Oct 26, 2025

Following in the footsteps of Shoguns and Samurais in Japan's Kiso Valley

 

 Echigoya Ryokan owner Yutaka serves dinner in our room in Narai

We couldn't decide what hurt most -our feet from hiking five miles on the Nakasendo trail once used by Samurai solders to trek between Edo, now Tokyo, and Kyoto - or our backs from sleeping on futons at a 200-year-old Japanese inn in the mountain town of Narai near Nagano.

Following in the footsteps of warriors has it challenges, but also plenty of 21st-century rewards: Think a long soak in a hot bath followed by a 17-dish dinner served in your room while you lounge around in your robe.

The original Nakasendo trail was 330 miles long with 69 post towns operating as resting stops for weary travelers. Today, most hikers walk a five-mile path along the Kiso Road between the towns of Magome and Tsumago, two of 11 local villages, then stay at a guest house at either end.


Narai's main street stretches one kilometer, making it the longest post town in Japan

Unable to find a vacancy in either town. we ventured further by bus and train to Narai, one of the best-preserved but least-visited of the towns with a streetscape filled with shrines and historical buildings now housing cafes, saki breweries, museums, shops and inns.

Yutaka Nagai, our host at the family-run Echigoya, the oldest ryokan (traditional inn) in Narai, showed us to two adjoining rooms furnished with tatami mats, and informed us that we would be his only guests.

The Echigoya Inn

Fetching yukatas (belted robes), he invited us to shower, then relax Japanese-style by soaking in deep tub filled with hot water. A couple of hours later, he served us a dinner of 17 different dishes including three types of fish, two soups, tempura vegetables, several kinds of mushrooms, Chinese cabbage, yams, a savory egg custard saki and beer. 

Creature comforts like this didn't exist in the Edo era (1603-1866) when the Samurai soldiers traveled between Kyoto (the imperial capital) and Edo or Tokyo (the political and economic center) favored by the Shogun military leaders, but the path and towns along the way evoke a feeling of Old Japan.

After a train ride from Nagano, site of the 1998 winter Olympics, we boarded a standing-room only bus to Magome. There we took advantage of a luggage transfer service to take our bags to the tourism office in Tsumago, and began the walk began along an uphill path paved with flat stones. 

Starting the walk along a path of flat stones


The view from Magome

At an elevation of 1,900 feet, Magome opens up views of a forested valley and the Japanese central Alps as the trail begins along a path of flat stones, then wends through the forest on a more rugged path along creeks and waterfalls, reaching a summit of 2,600 feet before descending across boardwalks and bridges to Tsumago. 




The tourist office recommends taking along a “bear bell” to alert the bears to your presence. We saw none, but there are bells tied to posts along the way to ring just in case.

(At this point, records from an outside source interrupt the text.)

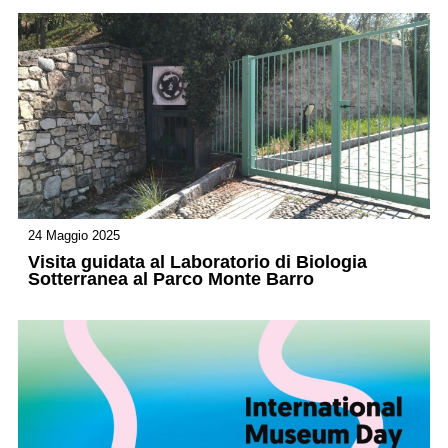
24 Maggio 2025
Visita guidata al Laboratorio di Biologia
Sotterranea al Parco Monte Barro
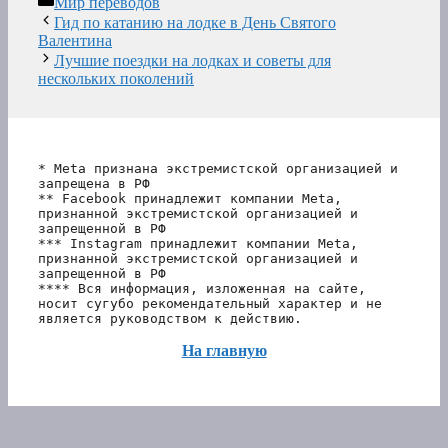
Мир переводов
Гид по катанию на лодке в День Святого
Валентина
Лучшие поездки на лодках и советы для
нескольких поколений
* Meta признана экстремистской организацией и 
запрещена в РФ
** Facebook принадлежит компании Meta, 
признанной экстремистской организацией и 
запрещенной в РФ
*** Instagram принадлежит компании Meta, 
признанной экстремистской организацией и 
запрещенной в РФ 
**** Вся информация, изложенная на сайте, 
носит сугубо рекомендательный характер и не 
является руководством к действию.
На главную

Crossing a road with cars at different intervals, the trail takes walkers through small villages where a man named Owaki invites people to tour his garden, and a shopkeeper at Tateba Tea House pours cups green tea. Funded by the local community and visitor donations, the shop provides a welcome resting place as it would have centuries ago. 


Tatebla Tea House

The Kiso Valley is known for its traditional crafts, which developed partly due to restrictions on logging during the Edo period. The ban on mass logging led to the development of magemono (bentwood crafts), orokugushi (wooden combs), and lacquerware, all found in the shops in Magome, Tsumago and Narai.

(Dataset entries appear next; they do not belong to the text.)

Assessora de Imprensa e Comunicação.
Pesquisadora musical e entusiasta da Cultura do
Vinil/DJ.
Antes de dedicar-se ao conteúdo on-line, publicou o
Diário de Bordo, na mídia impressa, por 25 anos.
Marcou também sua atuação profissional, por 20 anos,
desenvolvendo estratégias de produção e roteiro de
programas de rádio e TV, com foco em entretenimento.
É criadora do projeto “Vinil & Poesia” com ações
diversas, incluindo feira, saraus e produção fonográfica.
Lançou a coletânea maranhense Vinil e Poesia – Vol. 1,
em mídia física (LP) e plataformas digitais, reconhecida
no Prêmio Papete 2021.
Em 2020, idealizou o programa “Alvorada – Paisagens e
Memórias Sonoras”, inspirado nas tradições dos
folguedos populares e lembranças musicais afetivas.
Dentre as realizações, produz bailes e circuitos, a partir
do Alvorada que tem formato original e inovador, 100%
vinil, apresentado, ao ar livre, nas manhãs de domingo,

Most everything at the Echigoya Inn was made of wooden materials, including the building itself, the cypress wooden bath tub and lacquerware dinner trays. Since Covid, Yutaka only books one party (no more than six people) nightly. The price for two with dinner and breakfast is $200.

Bedroom/dining room and sitting room

Our rooms were spacious - one area for sitting, pictured in the backround, and another for sleeping, in the foreground. The sleeping area was turned into a dining area for dinner and breakfast. The futons and pillows were actually more comfortable than we remember from our last visit to Japan 35 years ago.




Tradition calls for bundling up in a heavy robe for an after-dinner stroll outside, but the mountain air was tool cold the night we stayed, so we tucked ourselves into our futons, and looked forward to breakfast in the morning. Yutaka came at 8:30 a.m. with a hot green tea and 10 different dishes including a Japanese omelette, toasted sea kelp, black beans, sweet potatoes, miso soup cucumbers and spinach

The Cafe Tanakaya

Shops and cafes close early and open late. We were hoping to find coffee before our train back to Tokyo, but even at 9 a.m. nothing was open. When we asked at the tourist office next our inn, the manager offered to call the owner of the cafe across the street. "Good news," he said. "She open for you."